Pas mal, hein ? Surtout ça : « Si l’on ne croit à rien, si rien n’a de sens et si nous ne pouvons affirmer aucune valeur, tout est possible et rien n’a d’importance. » Et ça : « L’homme est la seule créature qui refuse d’être ce qu’elle est. » Voilà pourquoi les hommes peuvent désormais accoucher. Étant donné que plus rien n’a de sens. Le crime grandiose qui voulait « que le monde entier disparaisse avec nous » a accouché de la souris atteinte de nanisme qui réclame « que les hommes puissent eux aussi accoucher ».

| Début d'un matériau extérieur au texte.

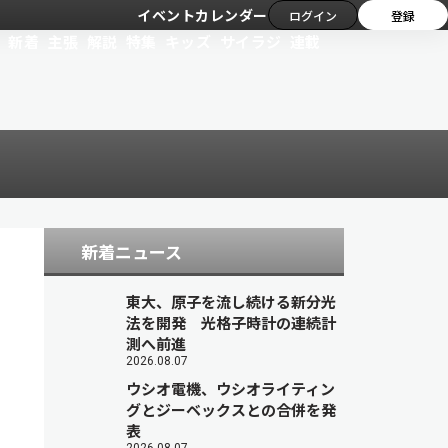
イベントカレンダー
ログイン
登録
新着
主張
解説
特集
キッズ
サイラジ
連載
新着ニュース
東大、原子を流し続ける新分光
法を開発 光格子時計の連続計
測へ前進
2026.08.07
ウシオ電機、ウシオライティン
グとジーベックスとの合併を発
表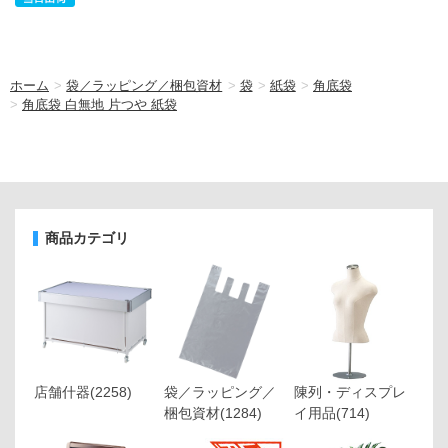
ホーム
>
袋／ラッピング／梱包資材
>
袋
>
紙袋
>
角底袋
>
角底袋 白無地 片つや 紙袋
商品カテゴリ
店舗什器
(2258)
袋／ラッピング／
陳列・ディスプレ
梱包資材
(1284)
イ用品
(714)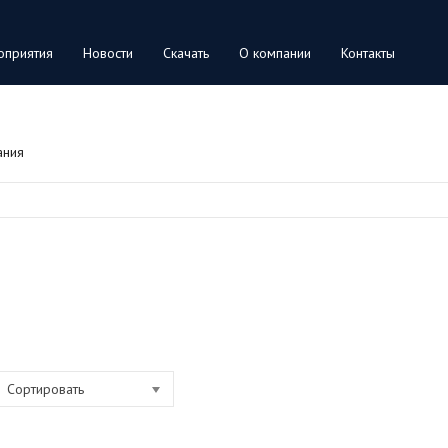
оприятия
Новости
Скачать
О компании
Контакты
ания
Сортировать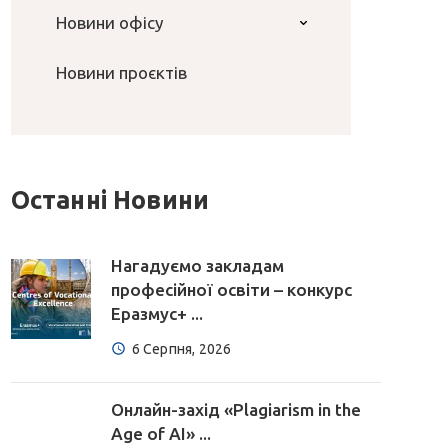
Новини офісу
Новини проєктів
Останні Новини
Нагадуємо закладам
професійної освіти – конкурс
Еразмус+ ...
6 Серпня, 2026
Онлайн-захід «Plagiarism in the
Age of AI» ...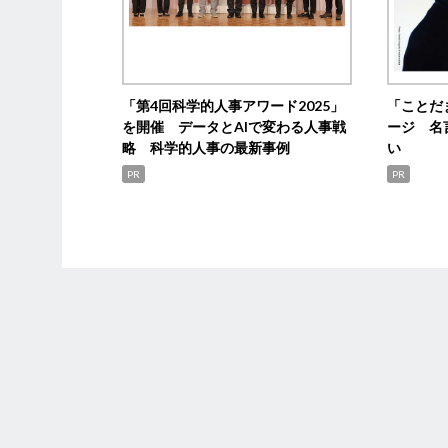
「第4回科学的人事アワード2025」
「ことだ
を開催 データとAIで変わる人事戦
ージ 名
略 科学的人事の最新事例
い
PR
PR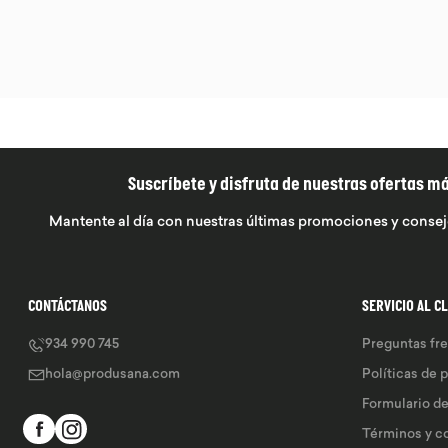
Suscríbete y disfruta de nuestras ofertas m
Mantente al día con nuestras últimas promociones y consej
CONTÁCTANOS
SERVICIO AL C
934 990 745
Preguntas fr
hola@produsana.com
Políticas de 
Formulario d
Términos y c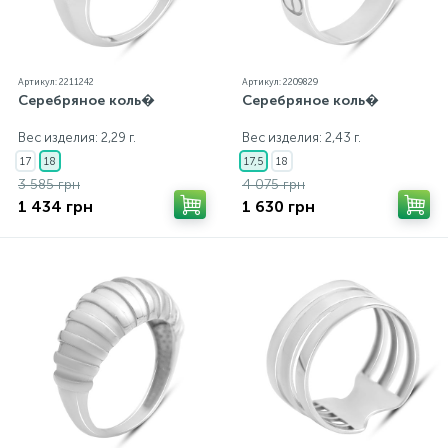
Артикул: 2211242
Артикул: 2209829
Серебряное коль�
Серебряное коль�
Вес изделия: 2,29 г.
Вес изделия: 2,43 г.
17
18
17,5
18
3 585 грн
4 075 грн
1 434 грн
1 630 грн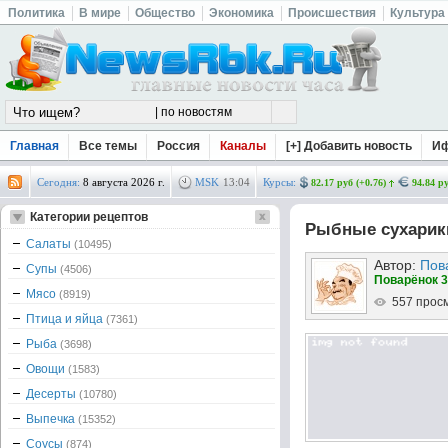
Политика
В мире
Общество
Экономика
Происшествия
Культура
Главная
Все темы
Россия
Каналы
[+] Добавить новость
И
Сегодня:
8 августа 2026 г.
MSK
13
04
Курсы:
82.17 руб (+0.76)
94.84 ру
Категории рецептов
Рыбные сухарик
Салаты
(10495)
Автор:
Пов
Супы
(4506)
Поварёнок 3
Мясо
(8919)
557 прос
Птица и яйца
(7361)
Рыба
(3698)
Овощи
(1583)
Десерты
(10780)
Выпечка
(15352)
Соусы
(874)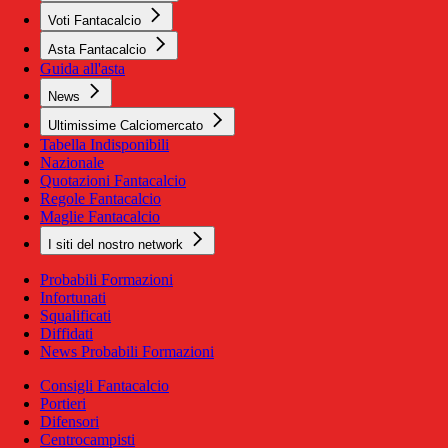
Voti Fantacalcio
Asta Fantacalcio
Guida all'asta
News
Ultimissime Calciomercato
Tabella Indisponibili
Nazionale
Quotazioni Fantacalcio
Regole Fantacalcio
Maglie Fantacalcio
I siti del nostro network
Probabili Formazioni
Infortunati
Squalificati
Diffidati
News Probabili Formazioni
Consigli Fantacalcio
Portieri
Difensori
Centrocampisti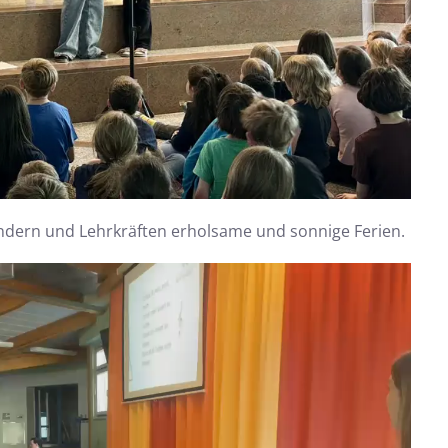
ndern und Lehrkräften erholsame und sonnige Ferien.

Quant à la conscience collective de l’humanité, qui embrassait les millénaires, et à la perspective individuelle, qui formait un trait d’union entre les générations, elles ne s’étendent plus que – rétrospectivement – jusqu’à la télé achetée bon marché lors du black Friday de l’année dernière, et – en direction de l’avenir – jusqu’aux likes que devrait me valoir ce que je compte poster demain sur Facebook. Où est passé l’homme révolté de Camus ? « La révolte naît du spectacle de la déraison, devant une condition injuste et incompréhensible. Mais son élan aveugle revendique l’ordre au milieu du chaos et l’unité au cœur même de ce qui fuit et disparaît. Elle crie, elle exige, elle veut que le scandale cesse et que se fixe enfin ce qui jusqu’ici s’écrivait sans trêve sur la mer. » Mais aujourd’hui, nous n’avons même plus de pierre où graver quoi que ce soit : il ne nous reste que la mer. Permettez-moi d’insister – voici ce que Camus écrivait à propos des nazis, de la terrible année 1945 : « Cette logique a poussé les valeurs de suicide dont notre temps s’est nourri jusqu’à leur conséquence extrême qui est le meurtre légitimé. Du même coup, elle culmine dans le suicide collectif. La démonstration la plus éclatante a été fournie par l’apocalypse hitlérienne de 1945. Se détruire n’était rien pour les fous qui se préparaient dans des terriers une mort d’apothéose. L’essentiel était de ne pas se détruire seul et d’entraîner tout un monde avec soi. »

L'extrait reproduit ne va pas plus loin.